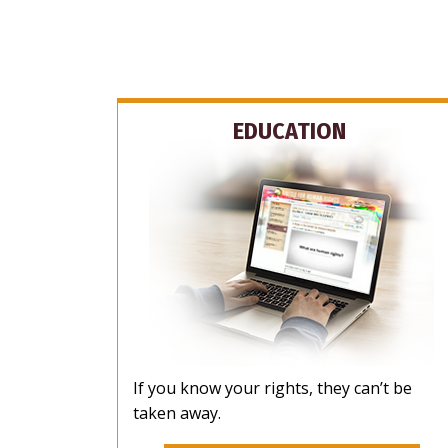
EDUCATION
If you know your rights, they can’t be
taken away.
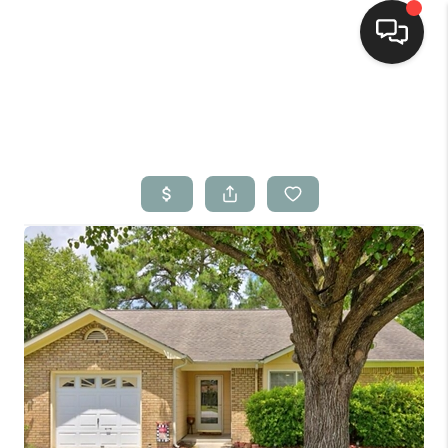
Home
Search Listings
Top Areas
Buying
Selling
Financing
Home Value
Who We Are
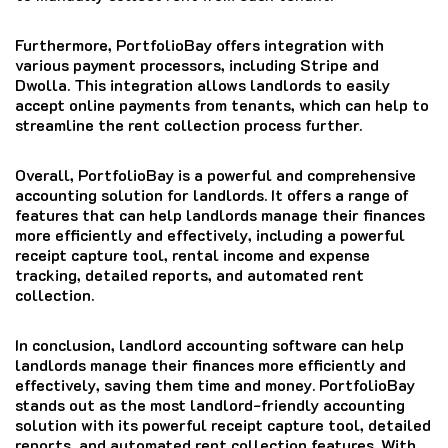
Furthermore, PortfolioBay offers integration with
various payment processors, including Stripe and
Dwolla. This integration allows landlords to easily
accept online payments from tenants, which can help to
streamline the rent collection process further.
Overall, PortfolioBay is a powerful and comprehensive
accounting solution for landlords. It offers a range of
features that can help landlords manage their finances
more efficiently and effectively, including a powerful
receipt capture tool, rental income and expense
tracking, detailed reports, and automated rent
collection.
In conclusion, landlord accounting software can help
landlords manage their finances more efficiently and
effectively, saving them time and money. PortfolioBay
stands out as the most landlord-friendly accounting
solution with its powerful receipt capture tool, detailed
reports, and automated rent collection features. With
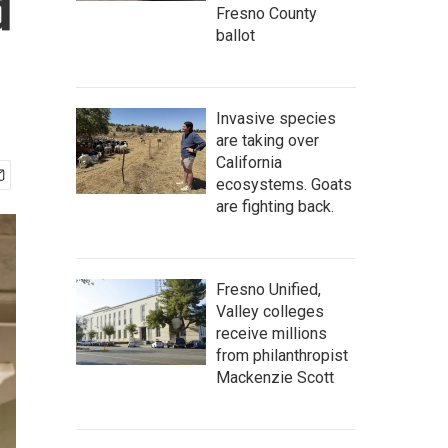
d
Fresno County
ballot
Invasive species
are taking over
California
ecosystems. Goats
are fighting back.
Fresno Unified,
Valley colleges
receive millions
from philanthropist
Mackenzie Scott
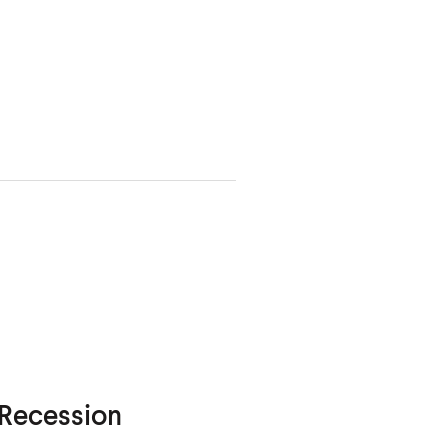
 Recession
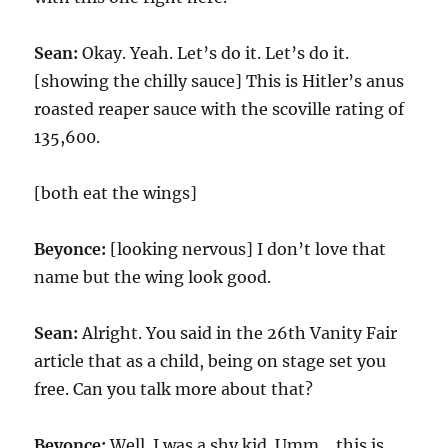
Sean:
Okay. Yeah. Let’s do it. Let’s do it.
[showing the chilly sauce] This is Hitler’s anus
roasted reaper sauce with the scoville rating of
135,600.
[both eat the wings]
Beyonce:
[looking nervous] I don’t love that
name but the wing look good.
Sean:
Alright. You said in the 26th Vanity Fair
article that as a child, being on stage set you
free. Can you talk more about that?
Beyonce:
Well. I was a shy kid. Umm… this is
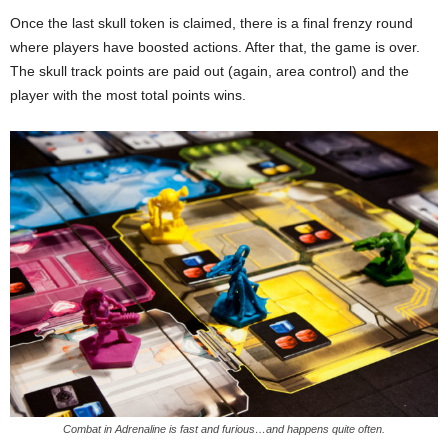
Once the last skull token is claimed, there is a final frenzy round
where players have boosted actions. After that, the game is over.
The skull track points are paid out (again, area control) and the
player with the most total points wins.
Combat in Adrenaline is fast and furious…and happens quite often.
● ● ●
(WORK ORDER) Give back exactly the lines from the first line of the data through the line with "various payment processors, including", pictures excluded.

(FINAL ANSWER)
EDUCATION
If you know your rights, they can’t be
taken away.
Home
Search Listings
Top Areas
Buying
Selling
Financing
Home Value
Who We Are
Furthermore, PortfolioBay offers integration with
various payment processors, including Stripe and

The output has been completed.